Le Japon est sous le choc. Le monde entier observe comment  les forces de la nature, prévisibles mais qui surprennent toujours, se jouent des constructions humaines, alors prises en défaut, N’est-ce pas le prix des choix  du meilleur intérêt économique immédiat ?

Que peut l’homme contre la puissance d’un tremblement de terre ?  On sait pourtant aujourd’hui où se situent les risques élevés : il suffit de suivre les failles que délimite la « tectonique des plaques ». Pourquoi alors s’installer là où potentiellement existe le danger maximum ?  Je me suis plusieurs posé la question, au cours de mes voyages. Pourquoi tant de victimes il y a deux millénaires à Pompéi ?  Simplement parce que les pentes du volcan sont très fertiles et plongent leurs pieds dans l’eau de la Méditerranée. ; intérêt et plaisir ont été plus forts que la peur. Pourquoi avoir construit, sur le côtes atlantiques françaises, un quartier pavillonnaire  au-dessous du niveau de la mer et qui a été ravagé par  une tempête qui emporta la digue ?

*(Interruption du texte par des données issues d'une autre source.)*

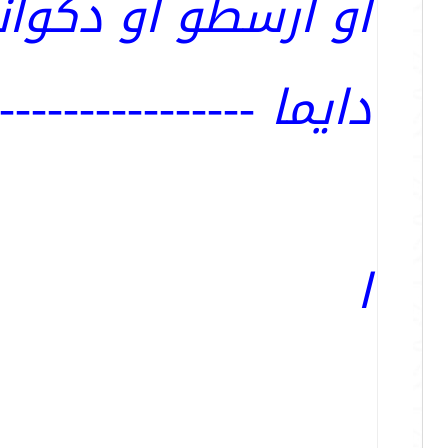
او ارسطو او دكوان
دايما -----------------
ا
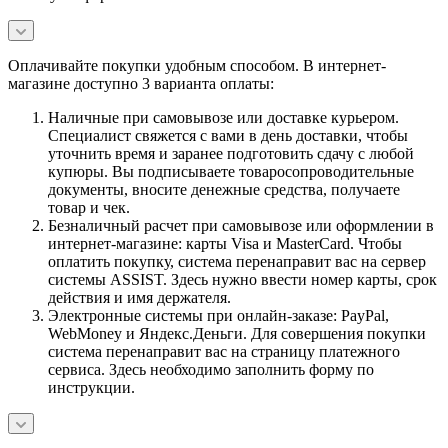
Оплачивайте покупки удобным способом. В интернет-
магазине доступно 3 варианта оплаты:
Наличные при самовывозе или доставке курьером.
Специалист свяжется с вами в день доставки, чтобы
уточнить время и заранее подготовить сдачу с любой
купюры. Вы подписываете товаросопроводительные
документы, вносите денежные средства, получаете
товар и чек.
Безналичный расчет при самовывозе или оформлении в
интернет-магазине: карты Visa и MasterCard. Чтобы
оплатить покупку, система перенаправит вас на сервер
системы ASSIST. Здесь нужно ввести номер карты, срок
действия и имя держателя.
Электронные системы при онлайн-заказе: PayPal,
WebMoney и Яндекс.Деньги. Для совершения покупки
система перенаправит вас на страницу платежного
сервиса. Здесь необходимо заполнить форму по
инструкции.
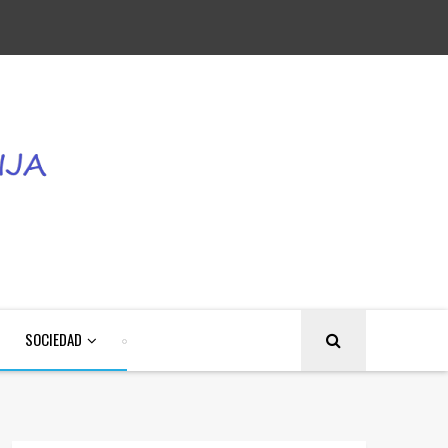
SOCIEDAD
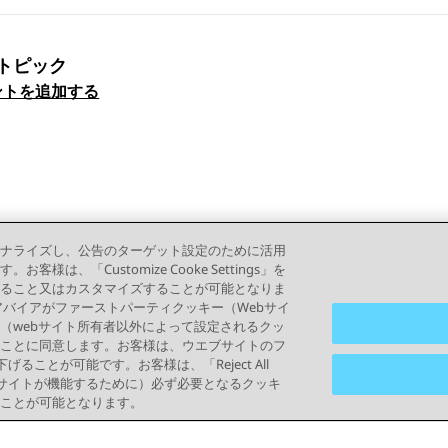
トピック
ックナビゲーション
ントを追加する
ナライズし、公告のターゲット設定のために活用
「Customize Cooke Settings」を
ること又はカスタマイズすることが可能となりま
って、アバイアがファーストパーティクッキー（Webサイ
（webサイト所有者以外によって設定されるクッ
ことに同意します。お客様は、ウエブサイトのフ
り下げることが可能です。お客様は、「Reject All
ブサイトが機能するために）必ず必要となるクッキ
ことが可能となります。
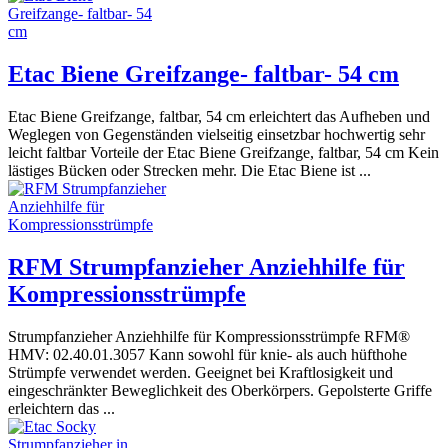
Etac Biene Greifzange- faltbar- 54 cm
Etac Biene Greifzange, faltbar, 54 cm erleichtert das Aufheben und
Weglegen von Gegenständen vielseitig einsetzbar hochwertig sehr
leicht faltbar Vorteile der Etac Biene Greifzange, faltbar, 54 cm Kein
lästiges Bücken oder Strecken mehr. Die Etac Biene ist ...
RFM Strumpfanzieher Anziehhilfe für
Kompressionsstrümpfe
Strumpfanzieher Anziehhilfe für Kompressionsstrümpfe RFM®
HMV: 02.40.01.3057 Kann sowohl für knie- als auch hüfthohe
Strümpfe verwendet werden. Geeignet bei Kraftlosigkeit und
eingeschränkter Beweglichkeit des Oberkörpers. Gepolsterte Griffe
erleichtern das ...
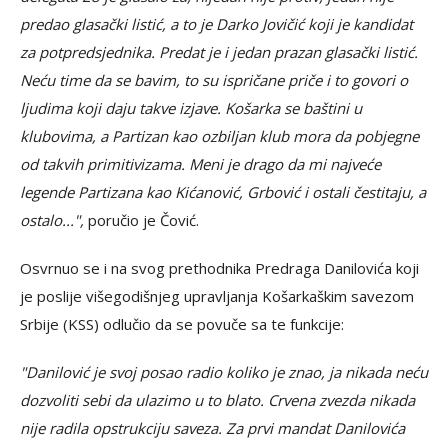
predao glasački listić, a to je Darko Jovičić koji je kandidat
za potpredsjednika. Predat je i jedan prazan glasački listić.
Neću time da se bavim, to su ispričane priče i to govori o
ljudima koji daju takve izjave. Košarka se baštini u
klubovima, a Partizan kao ozbiljan klub mora da pobjegne
od takvih primitivizama. Meni je drago da mi najveće
legende Partizana kao Kićanović, Grbović i ostali čestitaju, a
ostalo...",
poručio je Čović.
Osvrnuo se i na svog prethodnika Predraga Danilovića koji
je poslije višegodišnjeg upravljanja Košarkaškim savezom
Srbije (KSS) odlučio da se povuče sa te funkcije:
"Danilović je svoj posao radio koliko je znao, ja nikada neću
dozvoliti sebi da ulazimo u to blato. Crvena zvezda nikada
nije radila opstrukciju saveza. Za prvi mandat Danilovića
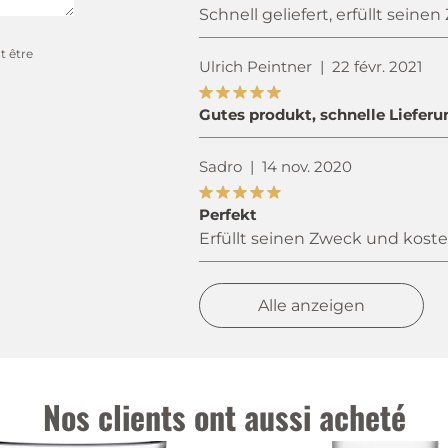
Schnell geliefert, erfüllt seine
t être
Ulrich Peintner
|
22 févr. 2021
Gutes produkt, schnelle Lieferu
Sadro
|
14 nov. 2020
Perfekt
Erfüllt seinen Zweck und kostet
Alle anzeigen
Nos clients ont aussi acheté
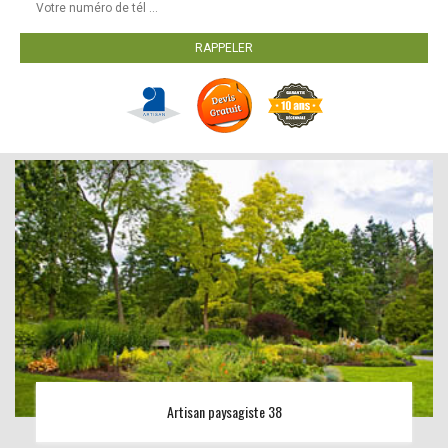
Artisan paysagiste 38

Pourquoi avoir planté d’importantes centrales atomiques, dans une zone où les tremblements de terre sont réguliers et en bordure de mer où un tsunami est possible ? Parce qu’on a l’espoir que tout se passera bien.  Confiance en la technique, au savoir faire des hommes. Oui, mais, par économie, on minimise les sécurités, il faut assurer d’abord la meilleure rentabilité… Et alors les bénéfices à réaliser passent avant  la sécurité ! N’est-ce pas pour cela que ces centrales nucléaires japonaises sont des «  entreprises privées » ?

On peut penser que l’Etat, quand il est  propriétaire, recherche moins la rentabilité ! Toutes les privatisations vont, c’est évident pour moi, dans le sens inverse.

Des dizaines de milliers de morts paient les choix politico-économiques du « miracle japonais ».  Ce pays qui importe tout, aussi bien sa nourriture que ses produits  industriels  de base,  ce pays qui pèse économiquement très lourd et s’impose dans l’équilibre financier mondial, va traverser des moments difficiles, mais, revers de la médaille, il sera obligé de se reconstruire dans une modernité qui, demain, en fera un concurrent encore plus efficace.

En attendant ce sont des milliers et même des millions de Japonais qui seront sans doute irradiés et potentiellement sacrifiés.